My undergraduate degree in Letters at the University of São Paulo, with a qualification in English and Portuguese, was the starting point. It was an intense experience that allowed me to acquire knowledge in several disciplines within the fields of Literature and Linguistics. In addition to the mandatory classes in Portuguese and English linguistics and their respective literatures, I found my place in the Department of Literary Theory and Comparative Literature. This allowed me to develop a broader perspective on contemporary literature and also to carry out an undergraduate research project on the work of Karl Ove Knausgaard and the fragmentary construction of postmodern subject identity. (I used the works translated into English, so no, I do not speak Norwegian — yet!)
One of the greatest frustrations I had at USP was the lack of exploration of writing practice as an art. Here is a warning to aspiring writers: most Literature programs will not give you space to write anything beyond essays and academic articles. This is changing, but it is a gradual process. So I had to turn to independent courses. My greatest mentor in my first steps was the wonderful Noemi Jaffe, now the creator of Escrevedeira Cultural Center.

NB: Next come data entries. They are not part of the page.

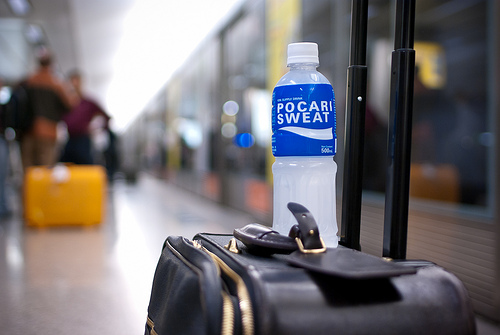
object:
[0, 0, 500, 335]
train station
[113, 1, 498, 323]
train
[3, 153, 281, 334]
platform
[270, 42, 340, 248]
water bottle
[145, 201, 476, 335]
suitcase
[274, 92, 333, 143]
label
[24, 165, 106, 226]
suitcase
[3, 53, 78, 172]
man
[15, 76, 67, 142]
jacket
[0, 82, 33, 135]
backpack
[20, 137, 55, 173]
pants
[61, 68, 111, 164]
person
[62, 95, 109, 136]
shirt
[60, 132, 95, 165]
pants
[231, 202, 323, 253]
handle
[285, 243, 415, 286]
tag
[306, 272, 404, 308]
shadow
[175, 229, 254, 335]
zippers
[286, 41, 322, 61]
bottle cap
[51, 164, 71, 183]
luggage tag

Then I discovered the postgraduate program in Writer Training at Instituto Vera Cruz, a lato sensu postgraduate course lasting two and a half years, inspired by MFA programs in Creative Writing in the English-speaking world. It was one of the most transformative experiences of my life. I entered as one writer and left as another, with a manuscript practically ready to be published. I took classes with some of the greatest names in Brazilian literature — Roberto Taddei, Sérgio Corsaletti, Marília Garcia, Isabela Noronha, Carolina Abed, and the incredible Julián Fuks, who kindly wrote a back-cover blurb with generous praise for my first book, Prismas, which was my final project for the course. If you would like to know more about the book, published by Editora Patuá, a giant among independent publishers, click here.
Soon after, I decided to move abroad. I have always had a connection with England that I cannot quite put into words, and, by some miracle, the Department of Literature, Drama and Creative Writing at the University of East Anglia accepted me into the Master’s program in Modernist and Contemporary Literature. UEA is a phenomenon that needs to be studied — and in fact is being studied — within the field of creative writing pedagogy. Many highly successful writers have emerged from there, such as Ian McEwan, Naomi Alderman, Giles Foden (with whom I have the pleasure of daily contact), and Kazuo Ishiguro (yes, a man who won the Nobel Prize in Literature).
The master’s degree was a bittersweet experience, but one that brought me many rewards, such as the discovery that my writing is received differently in English, that I feel extremely comfortable writing in a language in which words seem not to carry the same weight as in my mother tongue, and also the creation of important professional connections and lasting friendships.
My dissertation focused on the representation of blindness in literary works by Clarice Lispector, Raymond Carver, and Jorge Luis Borges. Reading such distinct authors in three different languages, yet who share the common ground of exploring the image of the blind person or the experience of blindness as an expressive tool, allowed me to argue that even when visual impairment is used as a metaphor, it still expresses an experience, and vice versa.
With little interval, I began a PhD in Critical-Creative Writing, also at the University of East Anglia. This time, I decided to expand the definition of disability I used in my master’s and to think about how literary forms can be influenced by, or entirely generated from, the experience of the disabled body-mind — this time not only blindness, but any condition of the body, the senses, or the mind seen as deviating from a standard of normality (increasingly diffuse). If you would like to know more, click here and go to the Research section of the website, where I explain it in more detail.
Navigating the world with a chronic illness that causes visual impairment and auditory processing difficulties has profoundly shaped my perspective — personally, academically, and creatively. This singular outlook runs through my writing and allows me to explore themes such as perception, identity, and the subtleties of human experience.